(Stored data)
<<<<
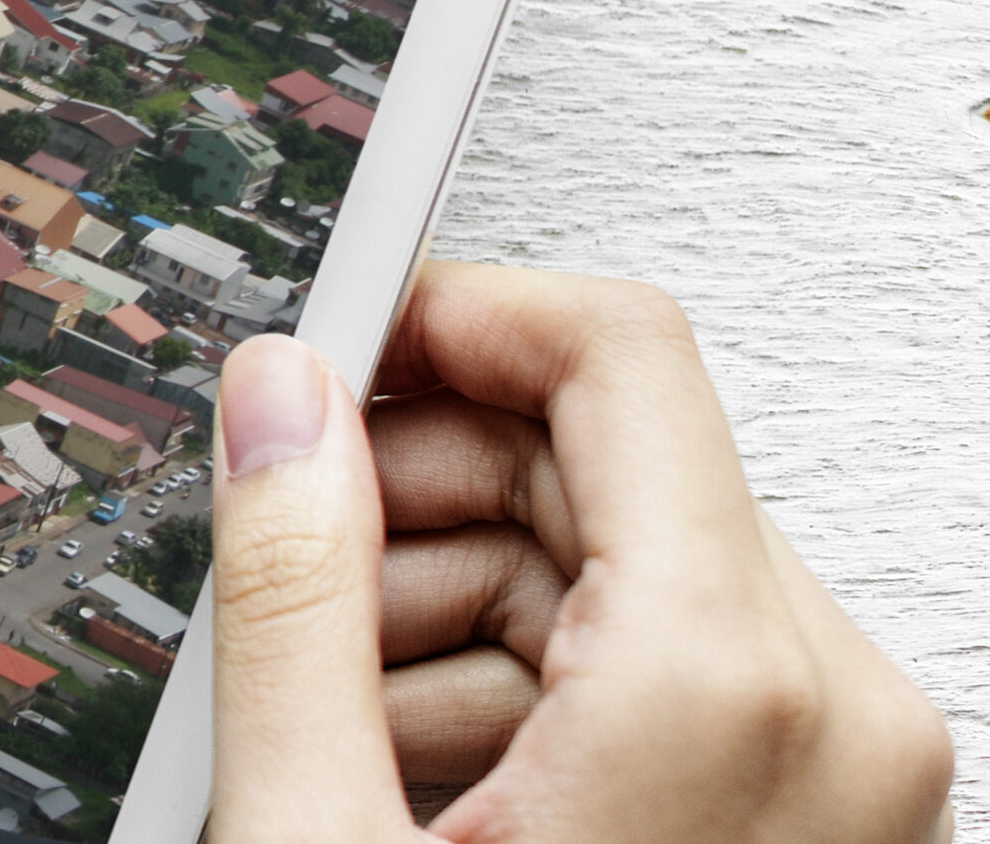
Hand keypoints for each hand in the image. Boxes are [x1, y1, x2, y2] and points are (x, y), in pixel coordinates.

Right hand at [209, 261, 952, 842]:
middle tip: (294, 564)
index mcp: (728, 690)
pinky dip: (513, 680)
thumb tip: (278, 407)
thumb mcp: (321, 830)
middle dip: (410, 494)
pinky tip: (410, 762)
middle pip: (597, 459)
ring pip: (612, 562)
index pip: (618, 347)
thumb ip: (291, 597)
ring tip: (338, 713)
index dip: (450, 318)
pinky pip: (653, 664)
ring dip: (443, 598)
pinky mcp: (804, 812)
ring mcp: (833, 772)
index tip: (336, 347)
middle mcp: (829, 716)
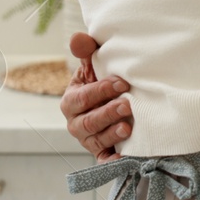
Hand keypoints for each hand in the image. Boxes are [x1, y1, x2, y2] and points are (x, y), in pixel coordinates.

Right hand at [60, 32, 132, 162]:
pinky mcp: (101, 153)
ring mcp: (88, 139)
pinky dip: (112, 161)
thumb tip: (79, 38)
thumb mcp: (93, 65)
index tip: (122, 82)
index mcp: (71, 101)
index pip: (82, 97)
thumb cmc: (102, 81)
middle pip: (87, 122)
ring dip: (111, 134)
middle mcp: (76, 122)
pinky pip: (104, 160)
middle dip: (106, 113)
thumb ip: (86, 51)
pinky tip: (125, 158)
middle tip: (127, 104)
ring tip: (128, 127)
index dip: (100, 90)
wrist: (112, 102)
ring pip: (96, 140)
>>>>
Skip the pictures, then return the rest of the data exactly.

**Your solution:**
Hand keypoints for each hand in the image. Boxes are [x1, y1, x2, y2] and points are (x, y), in pixel coordinates.

Right hand at [209, 261, 952, 842]:
middle tip: (294, 564)
index mcp: (728, 690)
pinky dip: (513, 680)
thumb tip: (278, 407)
thumb mcp: (321, 830)
middle dip: (410, 494)
pinky tip: (410, 762)
middle pip: (597, 459)
ring pip: (612, 562)
index pip: (618, 347)
thumb ip: (291, 597)
ring tip: (338, 713)
index dip: (450, 318)
pinky pip: (653, 664)
ring dip: (443, 598)
pinky mcp: (804, 812)
ring mcp: (833, 772)
index tip: (336, 347)
middle mcp: (829, 716)
Hand keypoints for each hand in the image. Boxes are [x1, y1, x2, y2] and points are (x, y), in pixel coordinates.

Right hand at [60, 32, 132, 162]:
pinky mcp: (101, 153)
ring mcp: (88, 139)
pinky dip: (112, 161)
thumb tip: (79, 38)
thumb mcp: (93, 65)
index tip: (122, 82)
index mcp: (71, 101)
index pip: (82, 97)
thumb cmc: (102, 81)
middle pip: (87, 122)
ring dip: (111, 134)
middle mcp: (76, 122)
pinky pip: (104, 160)
middle dip: (106, 113)
thumb ip: (86, 51)
pinky tip: (125, 158)
middle tip: (127, 104)
ring tip: (128, 127)
index dip: (100, 90)
wrist: (112, 102)
ring pip: (96, 140)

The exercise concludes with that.